▸ **What is expected**
According to the appellate decision on Joshua H.'s guardianship, why did the court examiner recommend that the Supreme Court hold a hearing? Answer in one to three sentences.
***** Supplied text *****
SUPREME COURT OF THE STATE OF NEW YORK APPELLATE DIVISION : SECOND JUDICIAL DEPARTMENT


May 12, 2009

IN THE MATTER OF JOSHUA H. (ANONYMOUS).
GRACE N. (ANONYMOUS), NONPARTY-APPELLANT;
v.
CHRISTOPHER R. (ANONYMOUS), ET AL., RESPONDENTS.

In a proceeding pursuant to Mental Hygiene Law article 81 for the appointment of a guardian for the personal needs and property management of Joshua H., an incapacitated person, nonparty Grace N., the former successor guardian of the person and property of Joshua H. and the former trustee of a supplemental needs trust established for the benefit of Joshua H., appeals, as limited by her brief, from stated portions of an order of the Supreme Court, Queens County (Thomas, J.), dated April 7, 2008, which, after a hearing, inter alia, removed her as the successor guardian of the person and property of Joshua H. and as the trustee of the supplemental needs trust established for the benefit of Joshua H., and appointed his mother, Carol S., as the substitute successor guardian and trustee.

Published by New York State Law Reporting Bureau pursuant to Judiciary Law § 431.

This opinion is uncorrected and subject to revision before publication in the Official Reports.

ROBERT A. SPOLZINO, J.P., FRED T. SANTUCCI, ARIEL E. BELEN and PLUMMER E. LOTT, JJ.

(Index No. 18272/04)

DECISION & ORDER

ORDERED that the order is affirmed insofar as appealed from, without costs or disbursements.

The appellant was the court-appointed successor guardian of the person and property of an incapacitated person, and the trustee of a supplemental needs trust established for the benefit of that person. Pursuant to her statutory duties in this regard, she submitted an annual report for the year 2006. Thereafter, the court examiner determined that the appellant had improperly removed funds from the incapacitated person's supplemental needs trust account (hereinafter the trust account) in order to pay herself. The court examiner recommended that the Supreme Court hold a hearing on the matter. After that hearing was conducted, the court removed the appellant as successor guardian and trustee.
***** Recorded data *****
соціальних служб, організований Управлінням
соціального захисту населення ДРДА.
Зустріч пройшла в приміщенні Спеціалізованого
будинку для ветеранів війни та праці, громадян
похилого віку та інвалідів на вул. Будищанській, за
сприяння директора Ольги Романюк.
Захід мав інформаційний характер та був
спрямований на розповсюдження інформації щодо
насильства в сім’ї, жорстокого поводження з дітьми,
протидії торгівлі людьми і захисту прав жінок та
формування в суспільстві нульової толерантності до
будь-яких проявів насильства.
*****
▸ **Answer section**
After the appellant submitted her annual report for 2006, the court examiner determined that she had improperly removed funds from the incapacitated person's supplemental needs trust account to pay herself. Based on that finding, the examiner recommended a hearing, after which the court removed her as successor guardian and trustee.